Might, I have a vague recollecting that this is used as a prompt sigil.

http://tools.ietf.org/html/rfc1073
(1988) NAWS (Negotiate About Window Size)
Will implement.

http://tools.ietf.org/html/rfc1079
(1988) Baud rate negotiation
Won't implement.

http://tools.ietf.org/html/rfc1091 (Obsoletes http://tools.ietf.org/html/rfc930)
(1989) Terminal type negotiation
Will implement.

http://tools.ietf.org/html/rfc1184 (Obsoletes http://tools.ietf.org/html/rfc1116)
(1990) Telnet linemode nego. Basically save packets by being less interactive.
Won't implement.

http://tools.ietf.org/html/rfc1372 (Obsoletes http://tools.ietf.org/html/rfc1080)
(1992) Terminal flow control. Local terminal stuff.
Won't implement.

http://tools.ietf.org/html/rfc2217
(1997) SLIP-lite protocol for sharing a modem.
Won't implement.

http://tools.ietf.org/html/rfc2946
(2000) Telnet Encryption nego.
Won't implement (does anyone actually use this?)
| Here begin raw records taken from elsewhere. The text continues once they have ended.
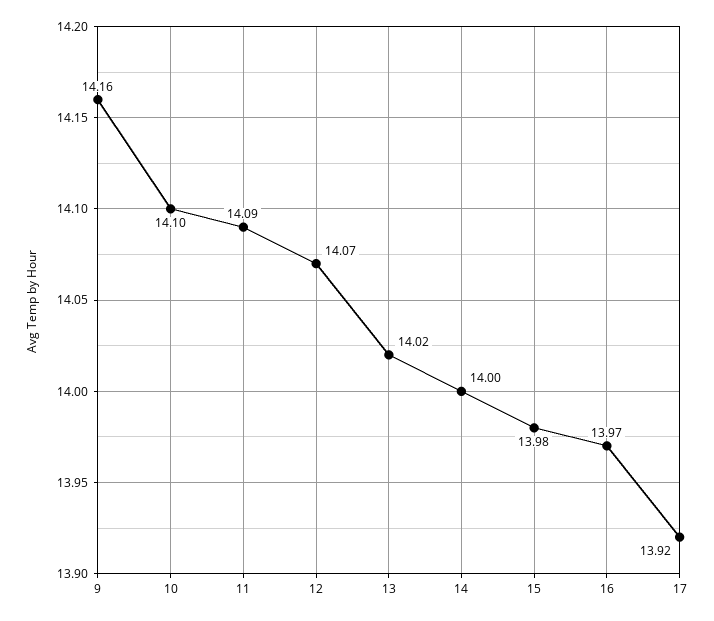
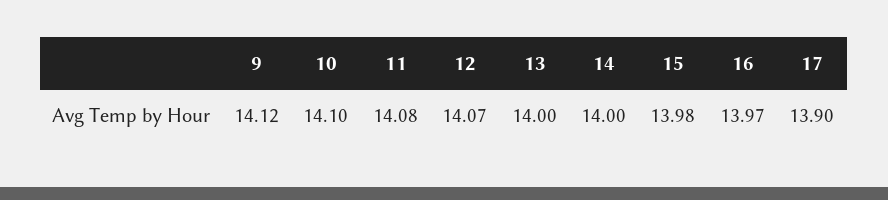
  {
-   "9": 14.16,
+   "9": 14.12,
    "10": 14.1,
-   "11": 14.09,
+   "11": 14.08,
    "12": 14.07,
-   "13": 14.02,
+   "13": 14,
    "14": 14,
    "15": 13.98,
    "16": 13.97,
-   "17": 13.92
+   "17": 13.9
  }

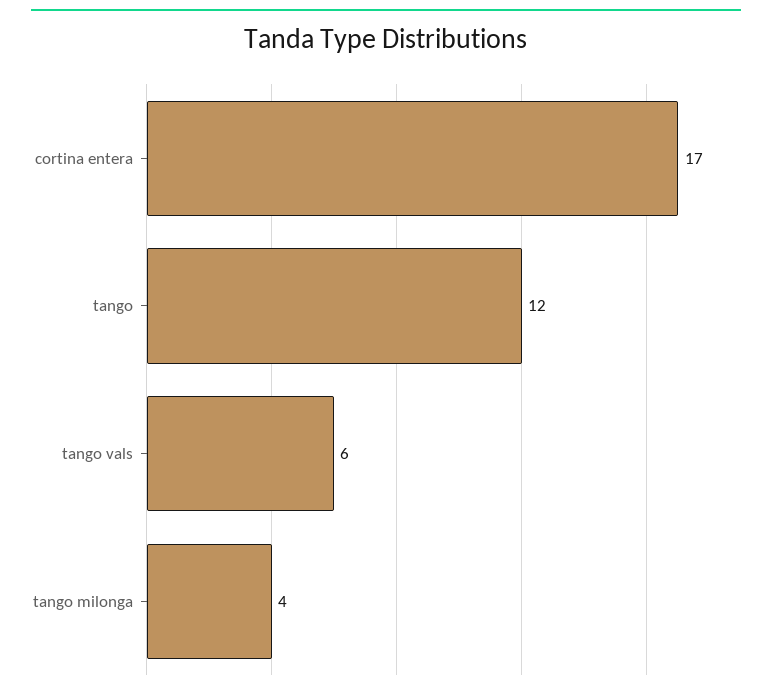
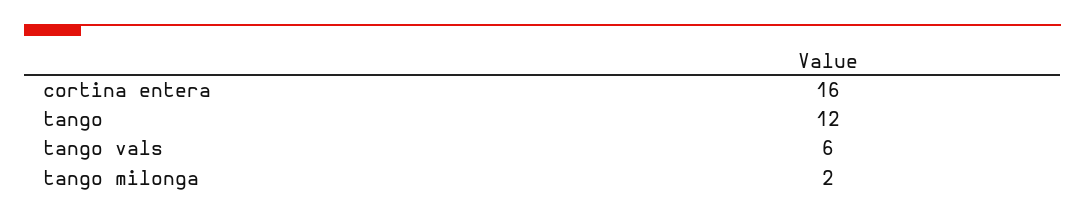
  {
-   "cortina entera": 17,
+   "cortina entera": 16,
    "tango": 12,
    "tango vals": 6,
-   "tango milonga": 4
+   "tango milonga": 2
  }

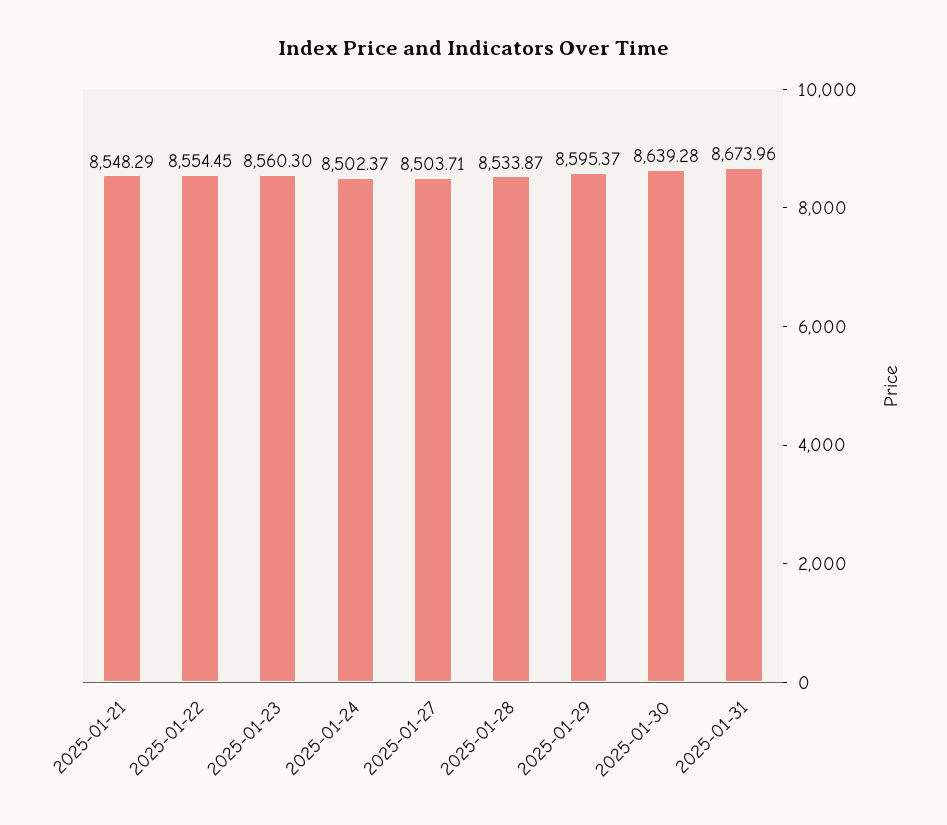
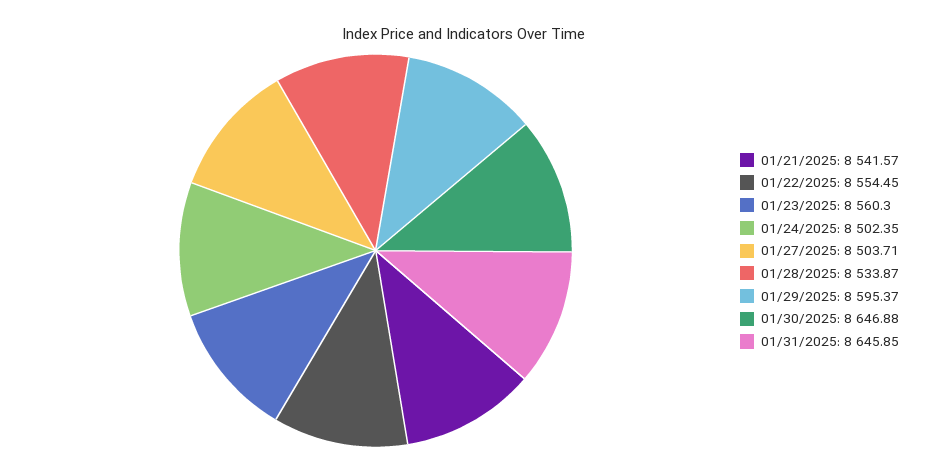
  {
-   "2025-01-21": 8548.29,
+   "2025-01-21": 8541.57,
    "2025-01-22": 8554.45,
    "2025-01-23": 8560.3,
-   "2025-01-24": 8502.37,
+   "2025-01-24": 8502.35,
    "2025-01-27": 8503.71,
    "2025-01-28": 8533.87,
    "2025-01-29": 8595.37,
-   "2025-01-30": 8639.28,
+   "2025-01-30": 8646.88,
-   "2025-01-31": 8673.96
+   "2025-01-31": 8645.85
  }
http://tools.ietf.org/html/rfc4777
(2006) IBM iSeries hardware telnet extensions.
Won't implement (starngely, the RFC argues against implementing itself)

---- Alternate Implementations ----
[found using google code search]
a hacky ECHO negotiator

subclass-and-patch NAWS negotiator

a from-scratch wrapper

a from-scratch reimplementation w/ better (but unpythonic) negotiating.